The battle against cancer has been a war between the medical community and the human body, with over $5.6 billion/year going into research (according to the National Cancer Institute). Recently, a major step towards the complete treatment of prostate cancer has been taken; two of the largest clinical trials of 2019 published their results in the New England Journal of Medicine and presented them at the annual ASCO meeting.

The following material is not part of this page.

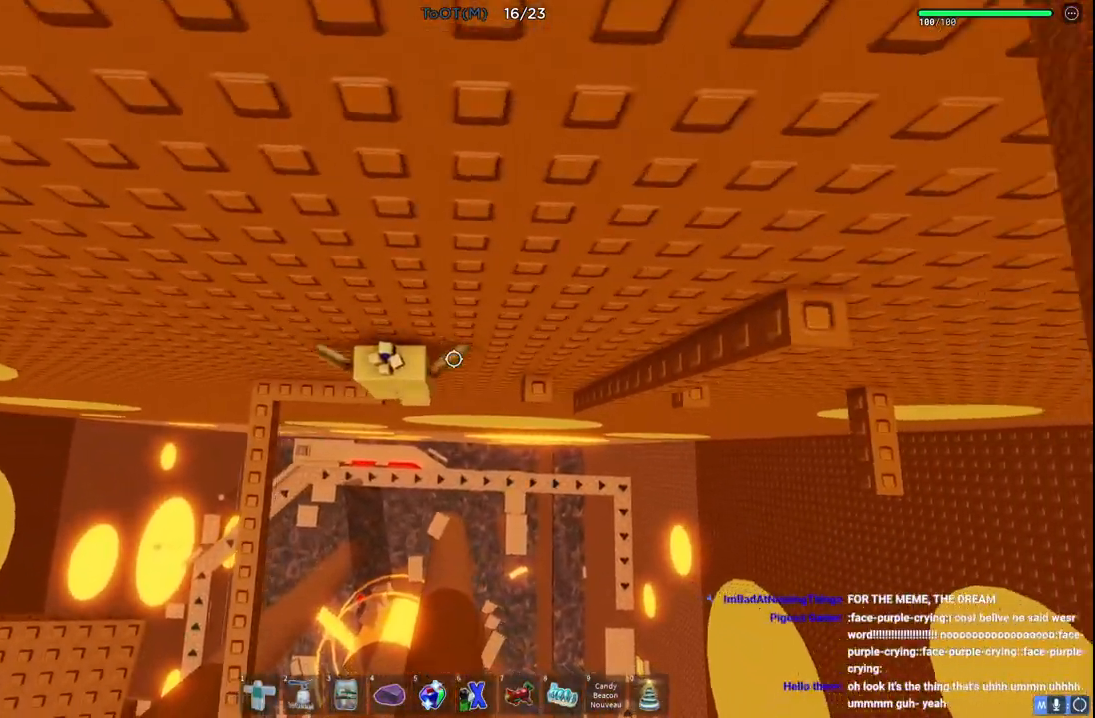
{"keys": ["d", "space"], "events": [[383, "space", "down"]]}
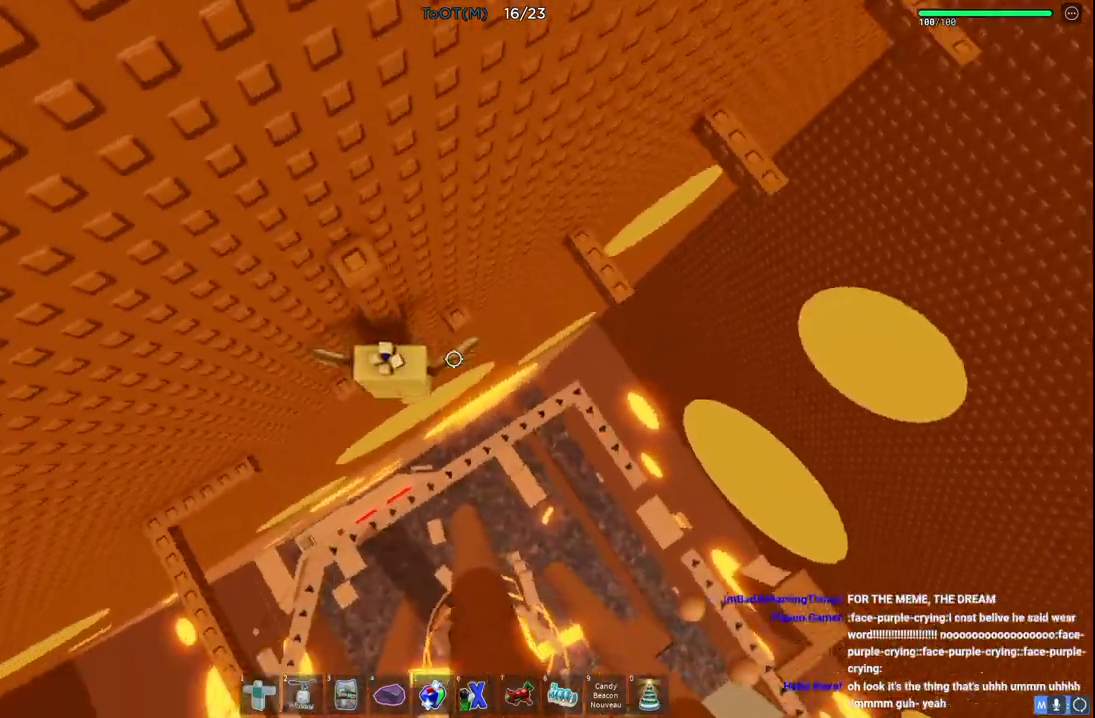
{"keys": ["d", "space"]}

The ENZAMET and TITAN trials tested, respectively, the viability of enzalutamide and apalutamide treatment, in combination with ADT (androgen deprivation therapy) for castration-sensitive prostate cancer treatment (where the cancer is still responsive to hormone suppression therapies).
About the drugs
Enzalutamide (antiandrogen) is a hormone therapy drug used in the treatment of advanced prostate cancer, often sold under the brand name of Xtandi. In advanced prostate cancer, the cancer has metastasised and spread to other parts of the body. The drug is used when the cancer has stopped responding to other hormone therapies. Its efficacy stems from its ability to block the hormone testosterone acting on the cancer cells, preventing them from the cancer from growing, even if it has metastasised.
Enzalutamide is often used when the cancer fails to respond to the chemotherapy drug docetaxel. When the cancer stops responding to docetaxel, the main drugs of choice are enzalutamide or abiraterone, although enzalutamide is often used if the cancer has metastasised to the liver or the lungs.
Apalutamide is a non-steroidal antiandrogen drug used to treat prostate cancer, often sold under the brand name Erleada. Apalutamide is a structural analogue to enzalutamide (similar structurally expect from one segment). Apalutamide is an antiandrogen and binds to androgen receptors, preventing hormones such as testosterone and dihydrotestosterone from binding, thus inhibiting the onset of their effects in the prostate gland and elsewhere. This prevents the growth of prostate cancer cells.
Both drugs, during the trials, were coupled with hormone therapy. Commonly, hormone therapy is distinguished into 2 main methods: 1) inhibiting testosterone production 2) inhibiting testosterone’s effects acting on the prostate cancer cells. The testes are the primary source of testosterone production but some testosterone is produced by the adrenal glands as well. Testosterone can cause cancer cells to grow faster and hence it is necessary to inhibit its production or its effects. Hormone therapy aims to control the cancer rather than cure through it through the aforementioned philosophy of inhibition, although the therapy can be lifelong if the cancer is advanced.
Hormone therapy comes in 3 main forms: injections/ implants (ADT), tablets or orchidectomy surgery. During the trials, ADT was used alongside the drugs.
Enzalutamide and apalutamide blocked the androgen receptor on cancer cells, reducing the prostate cancer growth. Men who received ADT and enzalutamide had a 33% reduced death risk compared to other antiandrogen drugs (standard treatment). The ENZAMET trial also measured the PFS (time until “the return of disease-related symptoms, the detection of new metastases on imaging scans, or the invitation of another cancer treatment for prostate cancer); during a 3 year period, the enzalutamide group had 63% alive with no clinical profession compared to 33% in the standard treatment group.
The TITAN trial involved a similar method, testing the efficacy of ADT/placebo against ADT/apalutamide on more than 1000 men. After 2 years, ADT/apalutamide group had a 33% reduced risk of death. The TITAN trial measured the radiographic PFS and a 2-year follow up showed that the ADT/apalutamide had a 50% improvement in radiographic PFS vis-à-vis the ADT/placebo group.
Current methods, such as docetaxel, work by killing the cancer cells; this means, however, that some cannot tolerate the damage to healthy cells in the vicinity. The newly tested drugs prevent androgen signalling instead, thereby treating cancer and preventing collateral damage to other cells. The success of both enzalutamide and apalutamide indicate a possible future provision of more effective drugs that are available to the wider population.
However, there are drawbacks. The ADT/enzalutamide test still had 80% survival rate – although this is an improvement to the 72%of the other test group, this is still quite far off from the complete treatment of prostate cancer. Likewise, the ADT/apalutamide had an 82% survival rate (compared to 74% ADT/placebo), which once again is significantly shy of 100%.
Nonetheless, these trials are paving the way for the future development of more effective treatments in the future and for the time being still provide an improvement in survival rate. Whilst FDA already approves enzalutamide and apalutamide, according to the National Cancer Institute, these “approvals are expected to based on these new data”.